Tool-Calling: Emits Qwen3-style <tool_call> and processes <tool_response> tags, supporting single or multiple parallel tool calls within an assistant turn.
Multimodal Input: Handles both text and image inputs, with images normalized to 896x896 resolution.
Instruction-Tuned: Optimized for following instructions and generating coherent, relevant text.
Context Window: Features a 32K token context window for the 1B size, enabling processing of longer inputs.

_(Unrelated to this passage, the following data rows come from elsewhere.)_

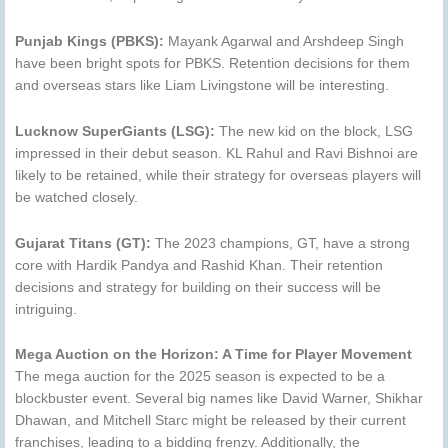
Punjab Kings (PBKS):
Mayank Agarwal and Arshdeep Singh
have been bright spots for PBKS. Retention decisions for them
and overseas stars like Liam Livingstone will be interesting.
Lucknow SuperGiants (LSG):
The new kid on the block, LSG
impressed in their debut season. KL Rahul and Ravi Bishnoi are
likely to be retained, while their strategy for overseas players will
be watched closely.
Gujarat Titans (GT):
The 2023 champions, GT, have a strong
core with Hardik Pandya and Rashid Khan. Their retention
decisions and strategy for building on their success will be
intriguing.
Mega Auction on the Horizon: A Time for Player Movement
The mega auction for the 2025 season is expected to be a
blockbuster event. Several big names like David Warner, Shikhar
Dhawan, and Mitchell Starc might be released by their current
franchises, leading to a bidding frenzy. Additionally, the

Multilingual Support: The base Gemma 3 models support over 140 languages.

Good for

Tool-Augmented AI: Ideal for building agents that can interact with external APIs and tools.
Conversational AI: Enhances chatbots and virtual assistants with the ability to perform actions via tool calls.
Text Generation: Suitable for various text generation tasks, including creative writing, summarization, and question answering.
Image Understanding: Can analyze image content and generate textual responses or integrate visual information into tool calls.